After Fernández’s 85th-minute equaliser, Messi found the substitute Martínez at the back post for a winner seven minutes later. “There was blood in the water and we went for it,” Lionel Scaloni, the Argentina head coach, said. His team, to their credit, never gave up the chase.
They pursued that equaliser after Anthony Gordon’s 55th-minute goal, a fine finish after England launched a quick attack down the right that ended with Morgan Rogers sweeping the ball to the back post. England had just 12 per cent of the ball from that moment until Martínez’s 92nd-minute goal.
This Argentina team are very hard to love, but you have to admire the tenacity with which they keep going. Around Messi is a fairly mixed bag of young talents and old boys clinging on. Their commitment to the cause, however, is not in doubt. They handle the moments of adversity better than most.
As for England, in the minutes that followed Gordon’s goal, Tuchel and his players seemed to make up their minds that what had sufficed for Norway and Mexico would work for Argentina.
He brought off Gordona after 72 minutes for Ezri Konsa and then Dan Burn and Nico O’Reilly came on for Reece James and Declan Rice. In the meantime, the game was following an inevitable path. There were nine attempts on the England goal, including the two that went in, after Gordon scored. Alexis Mac Allister somehow clipped a post with a header. Jordan Pickford made one of the saves of his life from the substitute Nicolás González. A post was struck again by Mac Allister before the second goal.
In other words: this goal was coming. This Argentina have some fine players, including Messi, Julián Alvarez, Fernández, Emiliano Martínez – but they are so much more than the sum of their parts. The game finished with the 38-year-old Nicolás Otamendi on the pitch. So too the MLS midfielder Rodrigo De Paul, as well as the right-back Gonzalo Montiel, 29, who did not make the grade on loan at Nottingham Forest.
“They were raised in an environment where they feared nothing,” Scaloni said of his players. “They don’t feel the weight on their shoulders.” In those painful last moments, Tuchel tried to reverse his earlier mistake by sending on Ivan Toney and Marcus Rashford, but the momentum had slipped away. England were beaten.
It had been intense from the start with the Argentine cynicism as high as ever. Elliot Anderson was targeted and eventually booked when Djed Spence nudged a charging Messi into the midfielder’s path. Spence was superb for much of the game, including a recovery tackle on Giuliano Simeone after the Gordon goal.
At the critical moment when Messi prepared to cross for the Martínez goal, however, Spence seemed to feel a bolt of pain and could not react in time.

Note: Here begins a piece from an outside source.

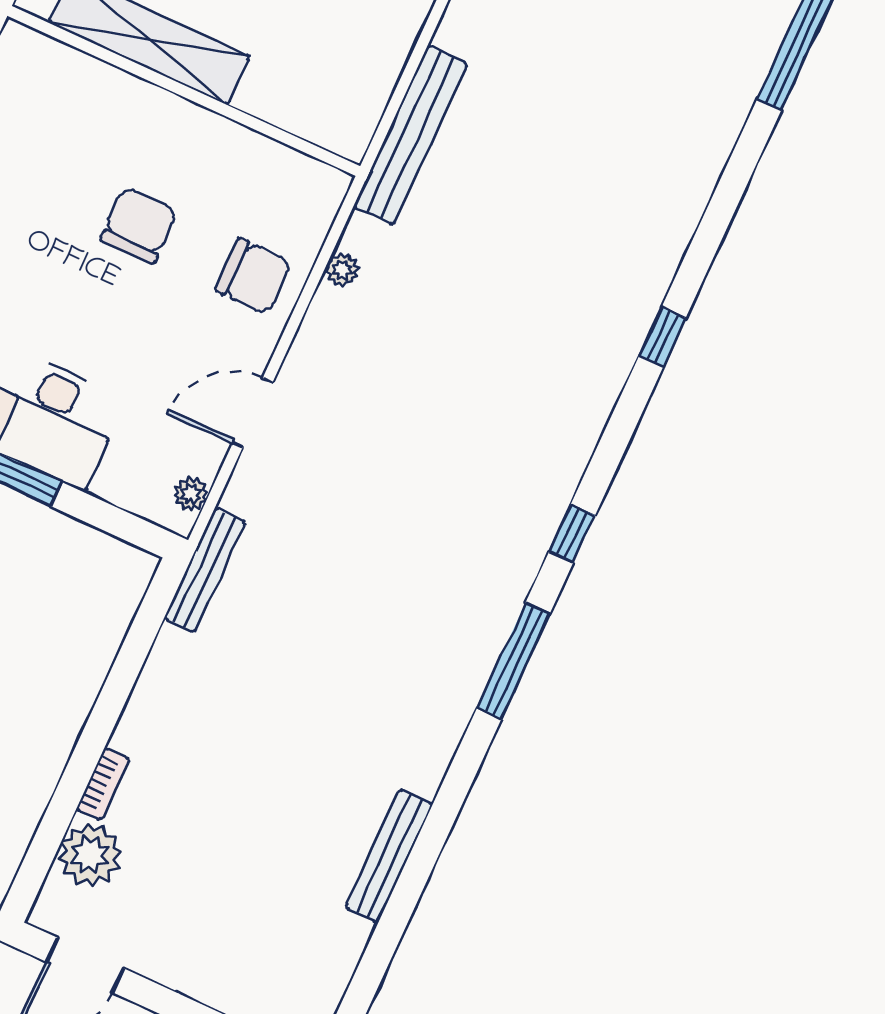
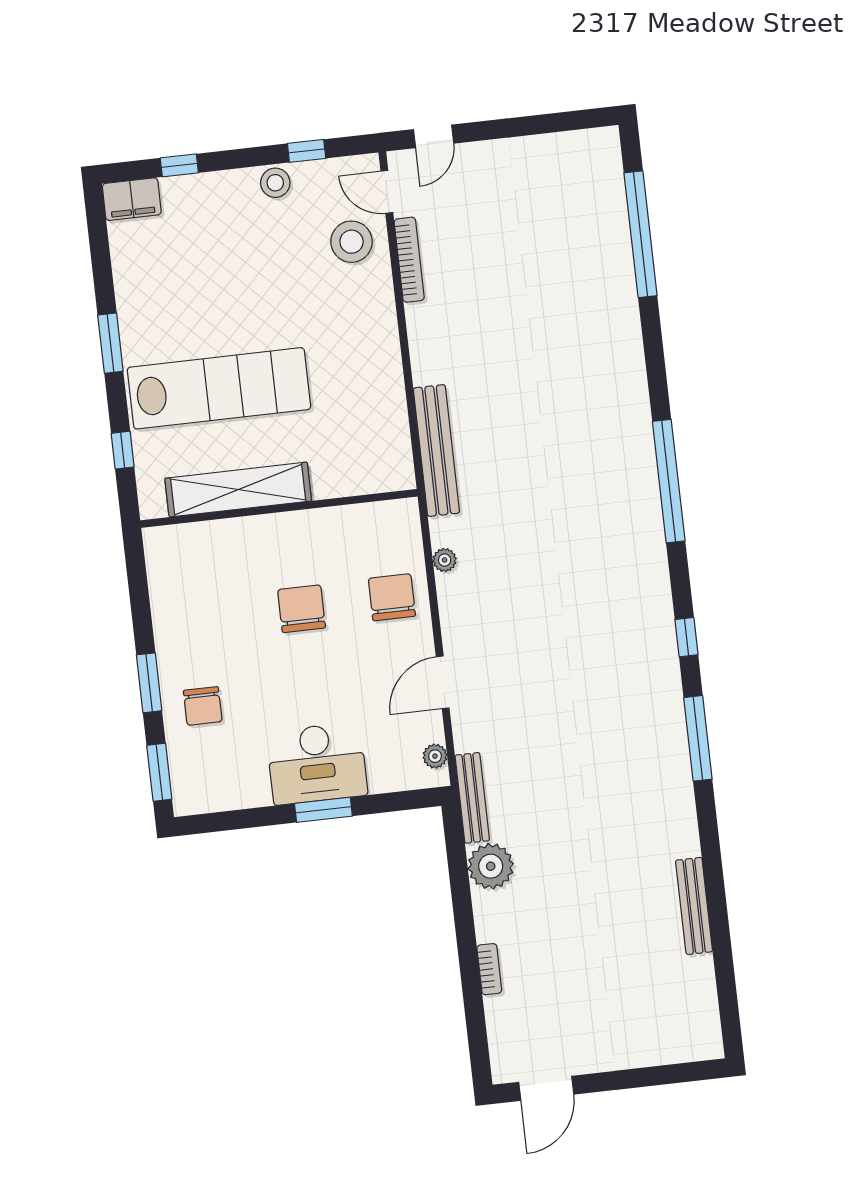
chair: (253, 276) -> (392, 597), turned -90
window: (662, 337) -> (669, 481), width x3.17
plant: (90, 855) -> (491, 866), moved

It was a gripping game, even without a single shot on target from either side in the first half. Ismail Elfath, the US referee for whom this game felt impossible at times, was slow to book Argentina players. They seemed to know who to target, in particular Jude Bellingham and Pickford. Bellingham had some fine moments in the first half but he struggled after the break.
England’s goal came 10 minutes after half-time, when the momentum had been with Argentina. Nicolás Tagliafico only just stopped Harry Kane’s long ball forward. From there Rice fed Rogers and the cross was perfect. At the back post, Gordon slipped past his man and guided it home, right-footed, at the back post.
In the aftermath England seemed to retreat. Tuchel said that he did not believe in a curse that afflicts England in the closing stages of such big knockout games. Of course, he was seeing it first hand for the first time – which, for the rest of us, is sadly not the case.